Al hundimiento del narcosubmarino lo precedieron varios intentos frustrados para soltar un lastre de 3.050 kilos de cocaína. El semisumergible se fue a pique el 24 de noviembre en la ría de Aldán (Cangas). Dos días antes, el viernes, uno de los detenidos, Iago Serantes, contactó en Vigo con Rodrigo Hermida, también investigado y ambos amigos del piloto, Agustín Álvarez. Le urgía reunirse con él. El encuentro fue a medianoche, en Teis. Iago le habría ofertado a Rodrigo la posibilidad de participar, esa misma madrugada, en una descarga de tres toneladas de polvo blanco a unos 25 kilómetros de Vigo, en O Morrazo.

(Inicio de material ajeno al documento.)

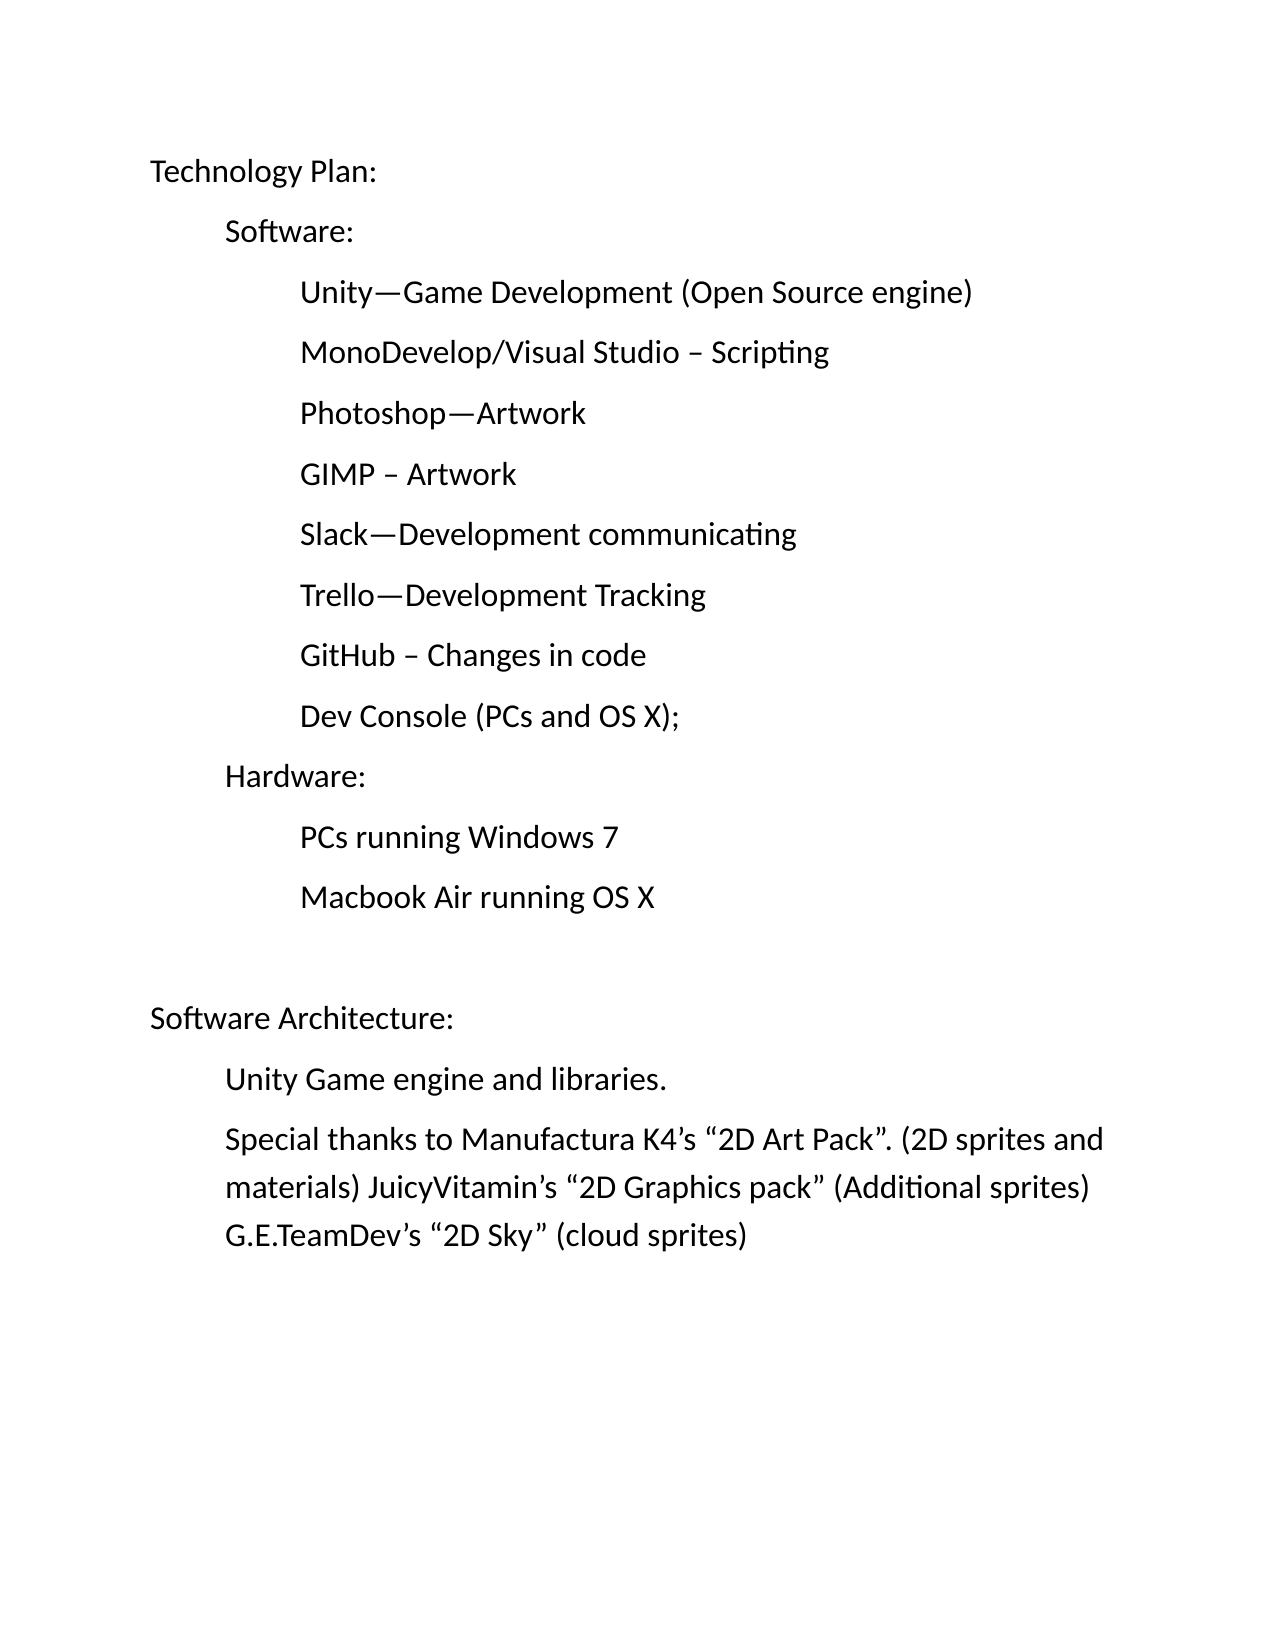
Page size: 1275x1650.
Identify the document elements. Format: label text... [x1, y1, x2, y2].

text Photoshop—Artwork [150, 392, 1125, 433]
text Macbook Air running OS X [150, 876, 1125, 917]
text MonoDevelop/Visual Studio – Scripting [150, 332, 1125, 372]
text Trello—Development Tracking [150, 574, 1125, 614]
text GitHub – Changes in code [150, 634, 1125, 675]
text Unity—Game Development (Open Source engine) [150, 271, 1125, 312]
text Special thanks to Manufactura K4’s “2D Art Pack”. (2D sprites and materials) JuicyVitamin’s “2D Graphics pack” (Additional sprites) G.E.TeamDev’s “2D Sky” (cloud sprites) [225, 1118, 1125, 1255]
text Technology Plan: [150, 150, 1125, 191]
text Dev Console (PCs and OS X); [225, 695, 1125, 735]
text Slack—Development communicating [150, 513, 1125, 554]
text PCs running Windows 7 [150, 816, 1125, 856]
text GIMP – Artwork [150, 453, 1125, 493]
text Software Architecture: [150, 997, 1125, 1038]
text Unity Game engine and libraries. [150, 1058, 1125, 1098]
text Software: [150, 211, 1125, 251]
text Hardware: [150, 755, 1125, 796]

Incluso le habría ofrecido de 15.000 a 20.000 euros por un chollo a vida o muerte. El único dato que Rodrigo obtuvo del encargo elevaba a 22 metros la eslora de la embarcación que traía la mercancía, nada que intuyese su aspecto de submarino. Hermida desechó la propuesta y se fue. A las pocas horas recibió un mensaje de Iago informando de que se cancelaba todo. Problemas de combustible y la mala mar implicaban un riesgo demasiado alto. La investigación relaciona esta descarga frustrada con las anotaciones confiscadas en Vigo a Iago Serantes y su padre, Enrique, con un listado de todo lo necesario para llevar a buen puerto sus planes.

Ventana indiscreta

La ley de Murphy se cumplió al dedillo en las siguientes 72 horas. Todo salió mal y Agustín Álvarez, a diferencia de sus dos marineros, escapó. Natural de Vigo y gran conocedor de la parroquia de Hío, se lo tragó la tierra aquella madrugada en la playa de O Foxo. Nada se supo de él hasta cinco días después, cuando fue detenido. Lo vieron dentro de una casa a través de una ventana sin persiana. Él, al percatarse, salió corriendo con una mochila en la mano. Los agentes lo arrestaron vistiendo un traje de neopreno y botas, presentaba un aspecto demacrado y suciedad en el rostro con manchas negras en las manos.

Portaba dos teléfonos iPhone apagados, 800 euros, escarpines, su pasaporte, un tarjetero con documentación personal y llaves. También se encontró una batería de teléfono satelital. Se trata de una vivienda para el verano y en desuso el resto del año que Álvarez conoce bien. O al menos así se lo trasladó a Iago Serantes, que también se lo expuso a Rodrigo asegurando que Álvarez cuenta con una casa de algún familiar cerca de la playa. La misma vivienda en la que el piloto se escondió durante cinco días y la misma en la que, según la investigación, se habría escondido el alijo de haberse consumado con éxito la descarga.